Dostałam wyrok w zawieszeniu

Dostałam wyrok w zawieszeniu

Teraz to rozumiesz?

– Nie chodzi o sam akt morderstwa, ale o ciąg okoliczności, przeżyć, które mogą skutkować decyzją – bo to zawsze jest decyzja, choć podejmowana na różnych etapach – o zabiciu człowieka. Ja miałam wypadek, nie dokonałam przestępstwa z rozmysłem, to różnica. Ale mam sumienie i wina pozostaje. Jest i będzie zawsze. Prawdopodobnie też dlatego lepiej rozumiem wszystkie opisywane przez siebie postacie – czy to w dokumencie, czy w fabule. Człowiek szczęśliwy nie dokonuje zbrodni. One biorą się ze strachu, słabości i frustracji. Często są to negatywne emocje wyniesione z domu i „pielęgnowane” przez wiele lat. Sprawcy morderstw, m.in. na skutek negatywnych doświadczeń z dzieciństwa, są odcięci od pewnych emocji, nie potrafią wejść w relacje, zbudować normalnego związku. Namiastką tych brakujących uczuć staje się niekiedy morderstwo, które jest rodzajem relacji międzyludzkich. Między ofiarą a sprawcą tworzy się potworny, ale najintymniejszy z możliwych związek, silniejszy niż miłość czy seks. W przypadku takich osób zbrodnia domyka pewne deficyty emocjonalne, tyle że w sposób ekstremalny.

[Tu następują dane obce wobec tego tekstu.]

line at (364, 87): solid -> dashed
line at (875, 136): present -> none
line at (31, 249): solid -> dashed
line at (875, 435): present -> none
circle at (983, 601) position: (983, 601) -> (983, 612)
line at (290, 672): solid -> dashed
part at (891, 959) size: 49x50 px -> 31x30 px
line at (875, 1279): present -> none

Sasza Załuska, profilerka z twojego cyklu powieściowego „Tetralogia żywiołów”, to w dużym stopniu twoje alter ego?

– To zbyt proste. Każdą postać tworzę od zera i każdą z nich jestem. Tak samo jak Saszą jestem i Słoniem, i księdzem, a nawet Waldemarem Gabrysiem z „Pochłaniacza”. To dzieło autorskie, nie matematyka. Sasza jest zbudowana na archetypie Amazonki, ale wzorowana na prawdziwej profilerce z Instytutu w Huddersfield w Wielkiej Brytanii. Spotkałam się z nią, rozmawiałyśmy wiele razy. Czasem tylko Załuska mówi jak ja, albo tak właśnie bym się zachowała w sytuacji konfliktu bądź porażki. Ludzie widzą w niej mnie, ponieważ również jestem dzielna i mówię, co myślę. Staram się robić to, co robię, jak najlepiej potrafię. To podstawa, nie mam nic innego. W pisaniu nie ma miejsca na chałturę, rutynę, spokój. Zawsze wciągasz kamień Syzyfa na górę samotnie. Sasza postępuje tak samo. Ma jedynie inny zawód.

Nie za łatwy.

– To o wiele trudniejsza robota niż moja, zapewniam. Ale czytelnik czuje integrację, emocje łączące pisarza z postacią. Czuje je i czyta, czy to jest prawdziwe, czy trafia do jego serca. Jeśli ludzie mówią, że Sasza jest Bondą, to dla mnie komplement. To znaczy, że udało mi się ją zbudować wiarygodnie jako postać. Pisarz każdą postać transponuje przez siebie i choć nie używam swojego życiorysu, nie da się od siebie uciec. Sasza to cała ja, sprzed zaledwie roku, dwóch lat – emocjonalnie. Zajęło mi 10 lat, żebym mogła napisać taką postać. Wcześniej się bałam, nie czułam się gotowa, by taki manewr literacko udźwignąć. Nie lubię epatowania swoimi historiami. Trzeba rozumieć, kiedy są przydatne do budowy postaci, a kiedy są tylko wypłakiwaniem się z osobistych problemów czytelnikom. Saszę stworzyłam, bo drażniło mnie, że nie ma w polskiej literaturze rozrywkowej pełnokrwistej, samodzielnej profesjonalistki, która musi się zmagać z życiem, zawodem, związkami. One wszystkie, nawet w powieściach kryminalnych, lepią ciasto i mają intuicję. Dopiero potem okazało się, że taką bohaterkę mogę nakarmić swoją biografią i osobowością.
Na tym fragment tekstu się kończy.